Human Rights Human Wrongs: the images' impact

Photo Credit: Cristiana Ferrauti
Outside the Photographers' Gallery
Photo Credit: Cristiana Ferrauti
Silence invade the gallery while visitors pass by the more than 250 original photos of injustices, violations of human rights, and discriminatory acts.

The Photographers’Gallery, near Oxford Circus, presents the exhibition Human Rights Human Wrongs from the 6th of February until the 6th of April.
Pictures by photojournalists around the world, over the worst wars that marked our century, hang to the walls of two floors.

A board with Human Rights’ articles welcome the visitors at each level.
Further material – timelines and original videos – are available to consult in side rooms.
Among the pictures, there are also some portraits of Nobel Prize winners.

Article Six of the Universal Declaration of Human Rights is the starting point of the exhibition, as the curator, Mark Sealy, said in an interview for the Photographers’ Gallery.

The article reads: “Everyone has the right to recognition everywhere as a person before the law.”
The sentence is also written up the wall at the second floor, rimmed in gold against a purple background.
In other words: equal rights, even in trials for everyone.
Photo Credit: Cristiana Ferrauti


Two are the focuses, bound together, of the gallery.

Firstly, the subjects.
Children crying, old people lying on the pavement, black men held by the police force, are at the centre of the photographer’ lenses. The protagonists may be the victims as well as the invading soldiers.
What make these pictures different is the attempt to get rid of the stereotypes: the black may not be begging, as the white is not always the charitable saviour.

The labels down the frames report the photographer’s name, with a bit of his bio – in the rare case this is available –, and possible notes found on the reverse of the print.

Photo Credit: Cristiana Ferrauti
Secondly, the photographs.
The event brings to the viewers’ attention the chain that connect all the events depicted: human injustice and contempt, privations, sufferings caused by rights violation.

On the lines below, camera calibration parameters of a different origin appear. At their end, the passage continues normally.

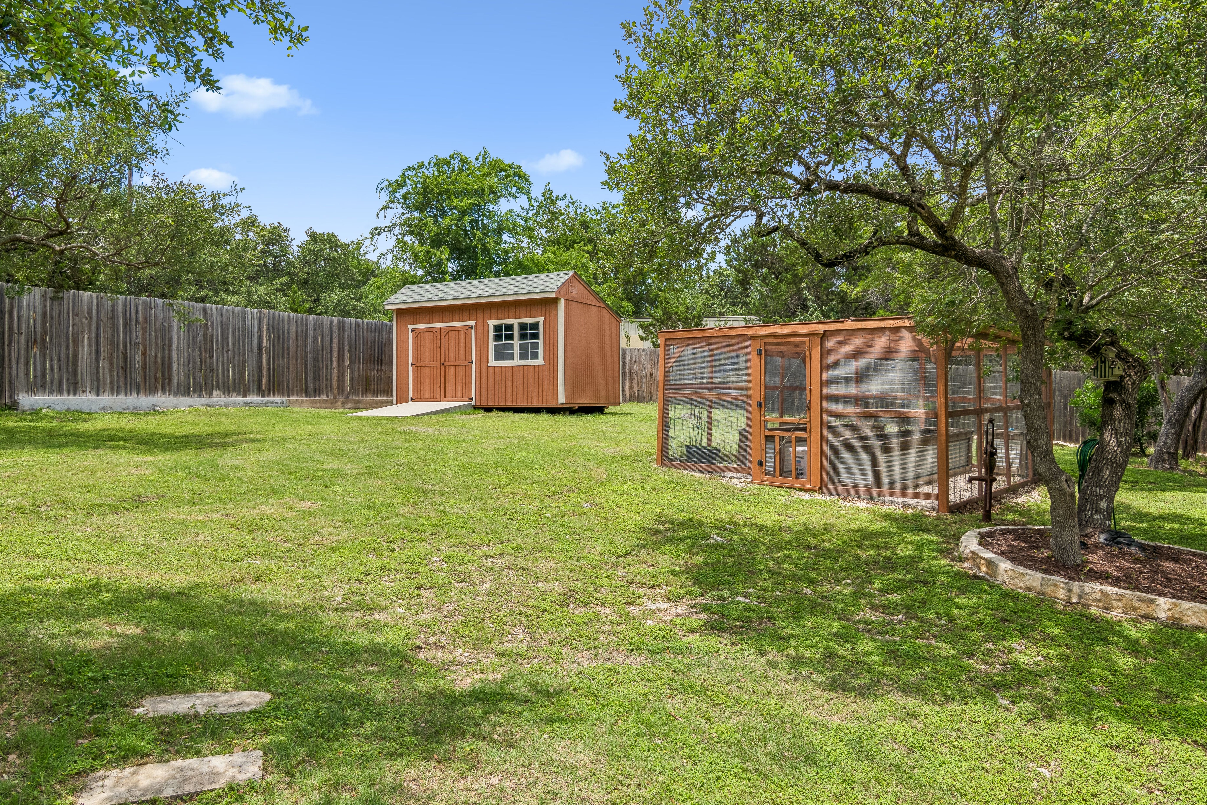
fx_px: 805
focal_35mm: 24
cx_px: 604
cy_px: 402
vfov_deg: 53.1
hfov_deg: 73.7
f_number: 9
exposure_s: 1/500
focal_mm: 16
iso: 100
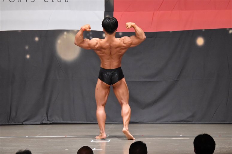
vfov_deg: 6.3
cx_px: 116
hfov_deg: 9.5
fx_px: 1398
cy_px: 77
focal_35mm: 217
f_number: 5.6
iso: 8000
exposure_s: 1/400
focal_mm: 145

Images are powerful: they may touch the audience in a more sensitive way than other media. In this case, the pictures display scenes we would hardly find in history books.
They are the magazines’ covers, illustrations for newspapers’ reports, therefore they are what ordinary people saw regarding those conflicts.

Mark Sealy gave a presentation at Human Rights HumanWrongs at Ryerson Image Centre (Canada in 2013). In that occasion, he said, “So much of the world, in terms of how we understand it, and specifically in terms of the imagery we are presented with, is conceived from a very particular tradition of Eurocentric concerns.”

The products of photo reporters are subject also to implicit terms of where and when the publication is due.

The process of “recognition” is not straight. Injustice should be first recognised, secondly eradicate. Images partially determine this process.
The impact of this collection was so intense, that the visitors, though in a large number, were very silent when I came in.